Le béton anthracite autour d'elle, en permanence humide, suintait comme s'il venait d'essuyer une violente averse, mais le sable couleur de cendre visible en contrebas était sec. Elle se demandait d'ailleurs s'il s'agissait de poussière de silice car elle était persuadée d'y avoir aperçu des tourbillons. De ce qu'elle avait vu de ce monde sous-terrain, cela aurait très bien pu être une rivière de mercure figée dans une stase incompréhensible.

Ils bifurquèrent bientôt dans un boyau adjacent, abandonnant l'immense tranchée silencieuse. 

L'inclinaison du terrain croissait. Ici, le noir était complet ou presque, mais après un court instant, Tisse-Circuits déboucha au pied d'une côte grise. Fendant le dénivelé de béton ciré en deux blocs distincts, une rigole profonde vomissait un torrent d'eau vive. Le flot crépitant formait de profondes mares près des grilles d'évacuation vissées au sol, agitant paresseusement des algues microscopiques d'un vert émeraude. 
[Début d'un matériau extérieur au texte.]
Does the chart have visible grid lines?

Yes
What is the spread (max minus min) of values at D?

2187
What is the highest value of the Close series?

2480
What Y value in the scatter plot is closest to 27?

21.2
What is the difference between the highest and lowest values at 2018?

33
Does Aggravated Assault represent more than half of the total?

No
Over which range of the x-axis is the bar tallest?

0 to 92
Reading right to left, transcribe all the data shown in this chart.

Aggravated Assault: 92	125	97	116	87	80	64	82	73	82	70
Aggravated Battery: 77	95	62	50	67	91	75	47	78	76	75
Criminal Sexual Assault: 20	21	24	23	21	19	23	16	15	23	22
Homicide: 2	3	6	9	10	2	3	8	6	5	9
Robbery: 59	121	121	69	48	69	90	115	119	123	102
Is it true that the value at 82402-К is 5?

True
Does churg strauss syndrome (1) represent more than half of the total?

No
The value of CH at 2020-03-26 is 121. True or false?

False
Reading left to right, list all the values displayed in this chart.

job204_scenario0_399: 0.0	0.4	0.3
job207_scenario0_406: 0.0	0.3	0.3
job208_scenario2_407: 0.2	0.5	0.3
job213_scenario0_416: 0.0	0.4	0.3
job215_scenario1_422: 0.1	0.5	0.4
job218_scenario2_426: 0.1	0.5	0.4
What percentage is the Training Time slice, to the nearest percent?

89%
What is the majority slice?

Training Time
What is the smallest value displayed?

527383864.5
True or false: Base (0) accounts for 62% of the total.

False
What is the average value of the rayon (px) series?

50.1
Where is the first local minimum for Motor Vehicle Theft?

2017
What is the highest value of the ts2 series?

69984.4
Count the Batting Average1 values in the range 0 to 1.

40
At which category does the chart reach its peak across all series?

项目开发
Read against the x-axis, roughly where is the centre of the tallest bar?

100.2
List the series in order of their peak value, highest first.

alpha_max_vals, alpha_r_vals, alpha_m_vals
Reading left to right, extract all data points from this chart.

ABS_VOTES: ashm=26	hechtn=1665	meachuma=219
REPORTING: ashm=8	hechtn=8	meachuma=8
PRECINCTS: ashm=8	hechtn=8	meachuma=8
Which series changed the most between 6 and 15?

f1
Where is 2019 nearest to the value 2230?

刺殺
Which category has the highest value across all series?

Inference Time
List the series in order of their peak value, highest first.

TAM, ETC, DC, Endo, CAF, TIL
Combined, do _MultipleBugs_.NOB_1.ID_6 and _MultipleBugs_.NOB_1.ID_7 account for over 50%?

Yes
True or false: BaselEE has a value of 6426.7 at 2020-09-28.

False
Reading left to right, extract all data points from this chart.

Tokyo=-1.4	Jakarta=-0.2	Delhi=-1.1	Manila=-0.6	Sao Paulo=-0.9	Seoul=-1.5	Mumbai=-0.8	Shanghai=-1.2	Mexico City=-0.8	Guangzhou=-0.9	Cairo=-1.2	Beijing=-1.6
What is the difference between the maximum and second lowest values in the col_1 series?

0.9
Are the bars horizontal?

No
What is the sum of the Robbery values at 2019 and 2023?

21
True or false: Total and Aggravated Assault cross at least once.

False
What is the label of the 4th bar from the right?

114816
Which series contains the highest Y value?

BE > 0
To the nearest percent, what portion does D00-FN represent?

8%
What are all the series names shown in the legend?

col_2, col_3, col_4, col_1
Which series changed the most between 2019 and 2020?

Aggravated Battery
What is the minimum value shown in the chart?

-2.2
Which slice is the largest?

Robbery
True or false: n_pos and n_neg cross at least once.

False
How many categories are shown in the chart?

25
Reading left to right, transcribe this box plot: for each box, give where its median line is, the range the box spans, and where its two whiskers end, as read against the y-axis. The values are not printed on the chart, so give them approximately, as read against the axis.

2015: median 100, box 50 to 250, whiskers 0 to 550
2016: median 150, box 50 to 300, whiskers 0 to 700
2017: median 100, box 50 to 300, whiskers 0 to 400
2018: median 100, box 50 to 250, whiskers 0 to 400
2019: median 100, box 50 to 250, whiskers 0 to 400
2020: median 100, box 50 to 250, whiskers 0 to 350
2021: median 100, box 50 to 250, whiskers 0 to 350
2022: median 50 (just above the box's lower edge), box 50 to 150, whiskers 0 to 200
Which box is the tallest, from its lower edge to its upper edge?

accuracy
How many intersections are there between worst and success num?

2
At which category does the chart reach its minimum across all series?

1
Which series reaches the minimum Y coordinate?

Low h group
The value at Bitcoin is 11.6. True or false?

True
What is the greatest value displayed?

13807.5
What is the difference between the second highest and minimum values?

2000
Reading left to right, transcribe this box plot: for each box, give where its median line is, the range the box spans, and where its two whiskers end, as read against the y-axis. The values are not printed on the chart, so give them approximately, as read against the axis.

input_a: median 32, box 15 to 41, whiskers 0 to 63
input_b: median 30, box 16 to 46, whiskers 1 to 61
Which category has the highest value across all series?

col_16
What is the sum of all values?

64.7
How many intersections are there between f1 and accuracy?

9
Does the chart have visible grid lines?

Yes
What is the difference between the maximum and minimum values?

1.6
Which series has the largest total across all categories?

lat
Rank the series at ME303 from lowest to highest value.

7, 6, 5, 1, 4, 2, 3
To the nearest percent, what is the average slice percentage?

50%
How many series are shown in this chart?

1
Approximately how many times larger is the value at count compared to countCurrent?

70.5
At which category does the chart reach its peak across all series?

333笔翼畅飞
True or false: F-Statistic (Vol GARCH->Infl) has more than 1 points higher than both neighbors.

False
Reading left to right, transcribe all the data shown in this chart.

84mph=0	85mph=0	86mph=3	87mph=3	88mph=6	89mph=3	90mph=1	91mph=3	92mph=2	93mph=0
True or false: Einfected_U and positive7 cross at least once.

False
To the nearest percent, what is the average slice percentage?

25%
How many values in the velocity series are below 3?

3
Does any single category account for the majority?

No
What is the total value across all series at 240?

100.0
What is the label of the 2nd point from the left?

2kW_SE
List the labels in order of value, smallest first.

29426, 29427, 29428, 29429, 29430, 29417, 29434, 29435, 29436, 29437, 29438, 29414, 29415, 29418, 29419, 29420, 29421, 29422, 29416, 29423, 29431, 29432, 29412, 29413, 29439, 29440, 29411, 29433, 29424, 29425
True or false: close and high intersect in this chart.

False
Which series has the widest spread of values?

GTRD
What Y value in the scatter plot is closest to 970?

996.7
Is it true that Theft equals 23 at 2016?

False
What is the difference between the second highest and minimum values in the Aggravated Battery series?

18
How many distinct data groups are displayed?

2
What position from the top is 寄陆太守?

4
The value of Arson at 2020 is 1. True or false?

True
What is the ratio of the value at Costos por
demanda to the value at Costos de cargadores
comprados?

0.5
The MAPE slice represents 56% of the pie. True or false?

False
Une mousse spongieuse grimpait sur les degrés de pierre, trop hauts pour être enjambés par un humain. La pente montait très haut, cernée par des murs métalliques zébrés de traces de rouille brunâtre. L'air était plus frais ici, et Aélig se surprit à respirer avec plus d'aise.

Soulevant de grandes gerbes liquides, Tisse-Circuits franchit l'espace occupé par les bouches grillagées et se mit à grimper. La traction exercée par ses membres supérieurs était stupéfiante, propulsant sans peine les deux ou trois tonnes de la machine. 

Ses pattes pointues entamaient à peine la roche lisse des marches. Affleurant à la surface de béton telle des os à l'intérieur d'une vieille plaie, l'armature ancienne pointait parfois son métal rougi. Soudées aux parois verticales, des trappes mystérieuses et boulonnées traçaient des triangles obsédants tout le long de la montée. Ce spectacle monotone la lassa bien vite.